_Work instruction_
Can you quote, word for word, every line from the first line of the records below through the line containing "一条从种植到加工，涵盖传统生产工艺和现代生产", and nothing else?

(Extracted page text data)
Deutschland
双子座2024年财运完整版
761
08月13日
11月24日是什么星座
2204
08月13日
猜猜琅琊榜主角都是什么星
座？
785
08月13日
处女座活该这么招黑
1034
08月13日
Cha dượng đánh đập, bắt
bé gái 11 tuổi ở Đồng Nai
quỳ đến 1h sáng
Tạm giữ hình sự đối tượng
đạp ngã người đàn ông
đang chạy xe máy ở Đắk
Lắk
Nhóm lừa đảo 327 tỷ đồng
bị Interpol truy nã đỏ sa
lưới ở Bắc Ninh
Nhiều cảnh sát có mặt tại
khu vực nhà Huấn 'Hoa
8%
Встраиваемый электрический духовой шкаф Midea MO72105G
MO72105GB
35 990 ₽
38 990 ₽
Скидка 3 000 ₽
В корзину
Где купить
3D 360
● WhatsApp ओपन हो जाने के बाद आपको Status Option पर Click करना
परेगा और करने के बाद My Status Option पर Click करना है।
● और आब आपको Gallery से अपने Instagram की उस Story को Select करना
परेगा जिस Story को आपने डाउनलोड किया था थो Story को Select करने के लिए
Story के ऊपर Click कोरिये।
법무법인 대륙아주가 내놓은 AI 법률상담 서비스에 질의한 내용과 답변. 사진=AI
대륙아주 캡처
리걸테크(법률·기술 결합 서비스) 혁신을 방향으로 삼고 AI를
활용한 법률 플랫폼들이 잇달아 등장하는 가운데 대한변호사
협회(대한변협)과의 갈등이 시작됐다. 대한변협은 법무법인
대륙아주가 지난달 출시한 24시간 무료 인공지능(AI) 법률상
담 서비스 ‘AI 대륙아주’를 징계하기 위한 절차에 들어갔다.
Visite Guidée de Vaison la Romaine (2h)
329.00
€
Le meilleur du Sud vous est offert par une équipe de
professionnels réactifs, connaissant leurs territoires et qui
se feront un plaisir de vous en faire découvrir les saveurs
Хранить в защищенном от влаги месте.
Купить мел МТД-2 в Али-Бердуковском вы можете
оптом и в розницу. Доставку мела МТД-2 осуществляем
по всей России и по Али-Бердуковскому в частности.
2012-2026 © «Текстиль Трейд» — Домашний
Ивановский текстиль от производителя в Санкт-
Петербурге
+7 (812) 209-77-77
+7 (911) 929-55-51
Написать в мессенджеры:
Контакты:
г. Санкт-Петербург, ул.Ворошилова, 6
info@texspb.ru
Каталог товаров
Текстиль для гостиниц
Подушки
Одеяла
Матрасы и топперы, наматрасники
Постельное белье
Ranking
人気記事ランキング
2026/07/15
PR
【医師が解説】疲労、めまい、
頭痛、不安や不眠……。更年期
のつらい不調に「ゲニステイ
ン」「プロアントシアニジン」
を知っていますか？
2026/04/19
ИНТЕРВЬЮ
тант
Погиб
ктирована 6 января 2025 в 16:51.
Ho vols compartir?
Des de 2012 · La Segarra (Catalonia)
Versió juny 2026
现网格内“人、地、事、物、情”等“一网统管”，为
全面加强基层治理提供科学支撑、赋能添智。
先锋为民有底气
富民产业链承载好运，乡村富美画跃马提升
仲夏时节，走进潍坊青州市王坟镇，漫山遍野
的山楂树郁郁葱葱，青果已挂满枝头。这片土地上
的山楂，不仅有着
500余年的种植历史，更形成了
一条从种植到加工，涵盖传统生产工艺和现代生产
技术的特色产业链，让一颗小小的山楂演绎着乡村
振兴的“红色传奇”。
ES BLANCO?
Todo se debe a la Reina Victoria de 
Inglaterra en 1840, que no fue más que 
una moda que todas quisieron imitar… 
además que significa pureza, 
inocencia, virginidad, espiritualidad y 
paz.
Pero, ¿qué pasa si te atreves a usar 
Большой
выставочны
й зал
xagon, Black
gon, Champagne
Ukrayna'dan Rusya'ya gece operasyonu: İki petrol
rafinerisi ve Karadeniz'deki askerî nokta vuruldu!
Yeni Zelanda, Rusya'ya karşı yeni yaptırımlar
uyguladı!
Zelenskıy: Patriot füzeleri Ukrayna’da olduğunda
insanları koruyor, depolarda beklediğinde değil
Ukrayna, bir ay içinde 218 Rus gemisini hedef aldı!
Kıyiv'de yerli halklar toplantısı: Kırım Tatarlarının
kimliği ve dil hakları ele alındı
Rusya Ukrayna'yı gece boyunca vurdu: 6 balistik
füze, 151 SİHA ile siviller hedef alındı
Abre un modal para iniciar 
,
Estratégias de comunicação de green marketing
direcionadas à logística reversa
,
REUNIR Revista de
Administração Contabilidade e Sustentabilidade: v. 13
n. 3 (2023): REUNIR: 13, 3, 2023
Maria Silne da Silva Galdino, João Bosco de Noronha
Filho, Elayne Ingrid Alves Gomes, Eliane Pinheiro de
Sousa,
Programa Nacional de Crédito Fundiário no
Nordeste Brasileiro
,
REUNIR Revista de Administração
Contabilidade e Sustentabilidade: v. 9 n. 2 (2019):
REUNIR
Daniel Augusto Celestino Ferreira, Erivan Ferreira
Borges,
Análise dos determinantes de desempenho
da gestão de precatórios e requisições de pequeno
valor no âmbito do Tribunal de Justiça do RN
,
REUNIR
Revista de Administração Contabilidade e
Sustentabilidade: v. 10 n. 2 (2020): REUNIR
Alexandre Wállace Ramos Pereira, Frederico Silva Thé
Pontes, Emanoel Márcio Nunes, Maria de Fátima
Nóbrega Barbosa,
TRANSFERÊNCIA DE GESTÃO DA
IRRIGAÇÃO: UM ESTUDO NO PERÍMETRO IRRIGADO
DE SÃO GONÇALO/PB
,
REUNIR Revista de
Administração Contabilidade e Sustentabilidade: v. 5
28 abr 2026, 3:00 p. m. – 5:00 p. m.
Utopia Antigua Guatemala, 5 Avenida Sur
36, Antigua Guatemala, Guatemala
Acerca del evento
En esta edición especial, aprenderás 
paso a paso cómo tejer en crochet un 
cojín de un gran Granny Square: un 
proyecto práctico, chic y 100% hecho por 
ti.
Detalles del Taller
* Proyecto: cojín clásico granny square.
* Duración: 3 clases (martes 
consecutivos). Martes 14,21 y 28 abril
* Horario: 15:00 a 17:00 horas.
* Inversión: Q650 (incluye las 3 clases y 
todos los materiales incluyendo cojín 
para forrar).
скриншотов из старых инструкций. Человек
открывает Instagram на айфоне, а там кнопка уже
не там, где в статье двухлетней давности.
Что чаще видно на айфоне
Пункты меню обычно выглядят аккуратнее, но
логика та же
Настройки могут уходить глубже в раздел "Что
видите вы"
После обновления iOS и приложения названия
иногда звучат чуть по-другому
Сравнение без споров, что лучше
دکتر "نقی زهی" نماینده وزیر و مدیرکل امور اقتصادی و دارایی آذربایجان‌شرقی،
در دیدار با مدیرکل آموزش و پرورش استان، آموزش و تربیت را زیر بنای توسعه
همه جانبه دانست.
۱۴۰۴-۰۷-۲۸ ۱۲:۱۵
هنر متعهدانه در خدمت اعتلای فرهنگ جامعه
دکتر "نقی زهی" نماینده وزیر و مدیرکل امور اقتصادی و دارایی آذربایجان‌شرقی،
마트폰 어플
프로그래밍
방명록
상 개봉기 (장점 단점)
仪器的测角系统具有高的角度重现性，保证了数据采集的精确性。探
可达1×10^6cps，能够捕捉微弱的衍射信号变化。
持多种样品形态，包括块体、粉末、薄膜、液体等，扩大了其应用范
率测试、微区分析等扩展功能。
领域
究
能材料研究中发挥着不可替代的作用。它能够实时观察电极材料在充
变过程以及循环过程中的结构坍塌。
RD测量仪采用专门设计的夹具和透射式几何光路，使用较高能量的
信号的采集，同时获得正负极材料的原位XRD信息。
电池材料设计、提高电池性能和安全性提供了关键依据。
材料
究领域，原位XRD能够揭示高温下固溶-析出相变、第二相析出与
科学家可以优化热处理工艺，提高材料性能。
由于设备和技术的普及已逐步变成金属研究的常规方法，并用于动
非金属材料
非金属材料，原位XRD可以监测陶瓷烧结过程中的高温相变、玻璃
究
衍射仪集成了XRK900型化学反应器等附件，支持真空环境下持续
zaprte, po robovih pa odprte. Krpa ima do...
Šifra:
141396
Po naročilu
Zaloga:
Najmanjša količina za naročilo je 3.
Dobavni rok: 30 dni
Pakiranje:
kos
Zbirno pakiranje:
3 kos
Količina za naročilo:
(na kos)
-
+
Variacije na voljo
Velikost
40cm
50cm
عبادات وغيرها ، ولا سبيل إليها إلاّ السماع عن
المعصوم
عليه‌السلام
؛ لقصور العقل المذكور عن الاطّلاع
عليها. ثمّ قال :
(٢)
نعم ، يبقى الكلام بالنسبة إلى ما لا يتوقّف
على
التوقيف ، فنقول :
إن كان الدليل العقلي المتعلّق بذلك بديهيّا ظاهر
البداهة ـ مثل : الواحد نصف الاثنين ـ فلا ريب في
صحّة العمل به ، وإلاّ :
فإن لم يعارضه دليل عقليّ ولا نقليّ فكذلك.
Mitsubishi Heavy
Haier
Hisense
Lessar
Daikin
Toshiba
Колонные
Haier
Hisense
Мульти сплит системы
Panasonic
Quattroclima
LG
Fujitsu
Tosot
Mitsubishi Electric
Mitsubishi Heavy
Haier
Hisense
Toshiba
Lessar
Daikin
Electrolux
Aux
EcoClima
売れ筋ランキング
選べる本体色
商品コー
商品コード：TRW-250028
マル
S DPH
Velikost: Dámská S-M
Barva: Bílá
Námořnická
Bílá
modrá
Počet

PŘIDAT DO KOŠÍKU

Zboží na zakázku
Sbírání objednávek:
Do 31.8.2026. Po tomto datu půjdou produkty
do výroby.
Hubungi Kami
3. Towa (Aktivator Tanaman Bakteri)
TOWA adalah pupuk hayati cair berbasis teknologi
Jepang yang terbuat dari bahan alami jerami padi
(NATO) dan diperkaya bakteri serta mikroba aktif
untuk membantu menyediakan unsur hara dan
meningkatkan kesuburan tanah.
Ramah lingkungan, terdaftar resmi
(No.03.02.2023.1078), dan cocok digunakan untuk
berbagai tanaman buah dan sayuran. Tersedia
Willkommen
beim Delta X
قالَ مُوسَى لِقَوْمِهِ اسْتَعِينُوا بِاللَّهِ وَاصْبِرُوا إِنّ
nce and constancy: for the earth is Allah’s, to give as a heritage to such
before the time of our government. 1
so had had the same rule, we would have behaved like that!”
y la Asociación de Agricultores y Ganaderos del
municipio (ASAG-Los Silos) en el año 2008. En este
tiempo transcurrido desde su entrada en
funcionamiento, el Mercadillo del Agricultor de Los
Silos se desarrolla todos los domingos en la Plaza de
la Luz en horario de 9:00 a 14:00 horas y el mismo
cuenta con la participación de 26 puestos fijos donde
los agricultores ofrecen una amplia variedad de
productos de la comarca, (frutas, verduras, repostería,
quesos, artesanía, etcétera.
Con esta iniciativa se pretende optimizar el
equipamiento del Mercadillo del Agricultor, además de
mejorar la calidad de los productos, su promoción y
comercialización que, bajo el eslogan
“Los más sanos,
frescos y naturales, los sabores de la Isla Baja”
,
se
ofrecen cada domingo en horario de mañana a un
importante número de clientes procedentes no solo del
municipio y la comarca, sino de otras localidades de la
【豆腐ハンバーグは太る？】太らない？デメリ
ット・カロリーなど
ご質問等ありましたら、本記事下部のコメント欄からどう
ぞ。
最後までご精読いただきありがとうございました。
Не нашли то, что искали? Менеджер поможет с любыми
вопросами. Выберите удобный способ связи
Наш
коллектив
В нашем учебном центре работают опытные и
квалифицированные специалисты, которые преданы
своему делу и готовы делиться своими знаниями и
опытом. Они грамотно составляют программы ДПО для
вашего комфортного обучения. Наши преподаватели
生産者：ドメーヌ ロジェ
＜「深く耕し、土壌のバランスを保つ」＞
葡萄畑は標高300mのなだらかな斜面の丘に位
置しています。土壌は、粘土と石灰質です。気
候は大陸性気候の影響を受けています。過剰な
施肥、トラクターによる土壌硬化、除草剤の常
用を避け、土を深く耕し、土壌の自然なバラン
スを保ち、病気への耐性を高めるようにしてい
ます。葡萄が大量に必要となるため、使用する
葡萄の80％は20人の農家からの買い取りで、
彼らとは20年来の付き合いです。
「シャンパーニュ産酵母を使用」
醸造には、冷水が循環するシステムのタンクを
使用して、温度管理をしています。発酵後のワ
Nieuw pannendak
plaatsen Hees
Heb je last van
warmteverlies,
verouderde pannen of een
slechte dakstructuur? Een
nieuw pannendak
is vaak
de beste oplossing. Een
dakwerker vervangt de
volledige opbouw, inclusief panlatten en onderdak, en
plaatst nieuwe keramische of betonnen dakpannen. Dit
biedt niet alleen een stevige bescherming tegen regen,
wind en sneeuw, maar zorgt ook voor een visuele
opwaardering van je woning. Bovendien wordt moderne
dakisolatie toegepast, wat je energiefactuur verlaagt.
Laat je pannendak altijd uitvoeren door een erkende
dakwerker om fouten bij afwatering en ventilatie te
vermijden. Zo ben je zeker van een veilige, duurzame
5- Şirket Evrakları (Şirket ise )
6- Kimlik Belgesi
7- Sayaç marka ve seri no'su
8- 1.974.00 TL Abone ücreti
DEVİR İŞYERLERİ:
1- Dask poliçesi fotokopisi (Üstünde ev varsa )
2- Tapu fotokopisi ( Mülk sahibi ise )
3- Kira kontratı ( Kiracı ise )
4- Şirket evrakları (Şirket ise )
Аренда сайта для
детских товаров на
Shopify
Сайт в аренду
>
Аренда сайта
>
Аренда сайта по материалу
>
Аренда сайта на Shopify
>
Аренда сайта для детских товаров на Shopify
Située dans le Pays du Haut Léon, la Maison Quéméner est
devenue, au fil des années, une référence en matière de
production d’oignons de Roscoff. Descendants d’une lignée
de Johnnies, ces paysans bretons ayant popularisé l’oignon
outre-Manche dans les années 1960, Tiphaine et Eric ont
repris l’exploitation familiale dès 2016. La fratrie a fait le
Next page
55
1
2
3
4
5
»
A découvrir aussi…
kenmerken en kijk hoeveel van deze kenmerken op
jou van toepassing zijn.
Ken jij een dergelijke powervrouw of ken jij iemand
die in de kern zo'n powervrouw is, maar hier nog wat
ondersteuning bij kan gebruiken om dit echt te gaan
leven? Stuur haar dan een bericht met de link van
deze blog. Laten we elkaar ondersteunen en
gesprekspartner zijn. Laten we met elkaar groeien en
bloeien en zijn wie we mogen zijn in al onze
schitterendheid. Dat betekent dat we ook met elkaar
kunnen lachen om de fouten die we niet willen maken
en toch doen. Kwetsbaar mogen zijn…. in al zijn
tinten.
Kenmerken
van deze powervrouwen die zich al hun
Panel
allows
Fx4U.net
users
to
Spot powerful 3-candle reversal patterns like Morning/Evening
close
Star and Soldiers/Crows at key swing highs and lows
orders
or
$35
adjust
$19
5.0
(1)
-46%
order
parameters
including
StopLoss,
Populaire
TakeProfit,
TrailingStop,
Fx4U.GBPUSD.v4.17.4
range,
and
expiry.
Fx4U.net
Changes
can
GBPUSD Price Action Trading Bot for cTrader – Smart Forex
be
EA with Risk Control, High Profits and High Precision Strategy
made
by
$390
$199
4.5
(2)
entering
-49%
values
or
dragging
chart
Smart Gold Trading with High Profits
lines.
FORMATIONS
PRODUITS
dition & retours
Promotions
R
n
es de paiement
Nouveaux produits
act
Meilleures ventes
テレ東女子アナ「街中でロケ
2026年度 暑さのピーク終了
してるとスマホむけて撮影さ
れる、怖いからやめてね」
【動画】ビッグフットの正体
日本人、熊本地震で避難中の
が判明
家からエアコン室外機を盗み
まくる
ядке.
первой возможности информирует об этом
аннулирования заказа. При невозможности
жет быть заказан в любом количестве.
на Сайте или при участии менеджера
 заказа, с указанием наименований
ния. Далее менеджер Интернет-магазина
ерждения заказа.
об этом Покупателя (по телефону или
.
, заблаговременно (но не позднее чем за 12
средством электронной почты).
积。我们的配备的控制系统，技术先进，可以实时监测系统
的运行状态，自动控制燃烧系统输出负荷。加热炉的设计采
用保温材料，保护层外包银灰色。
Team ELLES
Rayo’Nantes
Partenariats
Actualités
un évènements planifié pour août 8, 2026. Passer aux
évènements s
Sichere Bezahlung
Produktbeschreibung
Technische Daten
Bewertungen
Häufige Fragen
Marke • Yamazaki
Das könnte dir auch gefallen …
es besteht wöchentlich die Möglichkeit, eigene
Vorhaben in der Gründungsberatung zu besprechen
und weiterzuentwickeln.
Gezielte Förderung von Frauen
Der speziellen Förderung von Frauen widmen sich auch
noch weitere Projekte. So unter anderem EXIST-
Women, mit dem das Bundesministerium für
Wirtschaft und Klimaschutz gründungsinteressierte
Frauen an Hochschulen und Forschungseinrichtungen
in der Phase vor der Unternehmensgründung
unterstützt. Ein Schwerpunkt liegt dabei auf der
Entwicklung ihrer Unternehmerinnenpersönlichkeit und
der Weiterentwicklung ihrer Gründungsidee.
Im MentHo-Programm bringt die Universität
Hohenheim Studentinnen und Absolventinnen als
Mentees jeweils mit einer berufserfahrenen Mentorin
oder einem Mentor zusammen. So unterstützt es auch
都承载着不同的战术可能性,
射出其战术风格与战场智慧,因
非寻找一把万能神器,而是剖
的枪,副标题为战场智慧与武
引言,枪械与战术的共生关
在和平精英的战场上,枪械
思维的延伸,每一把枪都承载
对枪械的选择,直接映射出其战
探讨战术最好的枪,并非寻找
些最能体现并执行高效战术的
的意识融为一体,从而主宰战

_Problem solution_
Deutschland
双子座2024年财运完整版
761
08月13日
11月24日是什么星座
2204
08月13日
猜猜琅琊榜主角都是什么星
座？
785
08月13日
处女座活该这么招黑
1034
08月13日
Cha dượng đánh đập, bắt
bé gái 11 tuổi ở Đồng Nai
quỳ đến 1h sáng
Tạm giữ hình sự đối tượng
đạp ngã người đàn ông
đang chạy xe máy ở Đắk
Lắk
Nhóm lừa đảo 327 tỷ đồng
bị Interpol truy nã đỏ sa
lưới ở Bắc Ninh
Nhiều cảnh sát có mặt tại
khu vực nhà Huấn 'Hoa
8%
Встраиваемый электрический духовой шкаф Midea MO72105G
MO72105GB
35 990 ₽
38 990 ₽
Скидка 3 000 ₽
В корзину
Где купить
3D 360
● WhatsApp ओपन हो जाने के बाद आपको Status Option पर Click करना
परेगा और करने के बाद My Status Option पर Click करना है।
● और आब आपको Gallery से अपने Instagram की उस Story को Select करना
परेगा जिस Story को आपने डाउनलोड किया था थो Story को Select करने के लिए
Story के ऊपर Click कोरिये।
법무법인 대륙아주가 내놓은 AI 법률상담 서비스에 질의한 내용과 답변. 사진=AI
대륙아주 캡처
리걸테크(법률·기술 결합 서비스) 혁신을 방향으로 삼고 AI를
활용한 법률 플랫폼들이 잇달아 등장하는 가운데 대한변호사
협회(대한변협)과의 갈등이 시작됐다. 대한변협은 법무법인
대륙아주가 지난달 출시한 24시간 무료 인공지능(AI) 법률상
담 서비스 ‘AI 대륙아주’를 징계하기 위한 절차에 들어갔다.
Visite Guidée de Vaison la Romaine (2h)
329.00
€
Le meilleur du Sud vous est offert par une équipe de
professionnels réactifs, connaissant leurs territoires et qui
se feront un plaisir de vous en faire découvrir les saveurs
Хранить в защищенном от влаги месте.
Купить мел МТД-2 в Али-Бердуковском вы можете
оптом и в розницу. Доставку мела МТД-2 осуществляем
по всей России и по Али-Бердуковскому в частности.
2012-2026 © «Текстиль Трейд» — Домашний
Ивановский текстиль от производителя в Санкт-
Петербурге
+7 (812) 209-77-77
+7 (911) 929-55-51
Написать в мессенджеры:
Контакты:
г. Санкт-Петербург, ул.Ворошилова, 6
info@texspb.ru
Каталог товаров
Текстиль для гостиниц
Подушки
Одеяла
Матрасы и топперы, наматрасники
Постельное белье
Ranking
人気記事ランキング
2026/07/15
PR
【医師が解説】疲労、めまい、
頭痛、不安や不眠……。更年期
のつらい不調に「ゲニステイ
ン」「プロアントシアニジン」
を知っていますか？
2026/04/19
ИНТЕРВЬЮ
тант
Погиб
ктирована 6 января 2025 в 16:51.
Ho vols compartir?
Des de 2012 · La Segarra (Catalonia)
Versió juny 2026
现网格内“人、地、事、物、情”等“一网统管”，为
全面加强基层治理提供科学支撑、赋能添智。
先锋为民有底气
富民产业链承载好运，乡村富美画跃马提升
仲夏时节，走进潍坊青州市王坟镇，漫山遍野
的山楂树郁郁葱葱，青果已挂满枝头。这片土地上
的山楂，不仅有着
500余年的种植历史，更形成了
一条从种植到加工，涵盖传统生产工艺和现代生产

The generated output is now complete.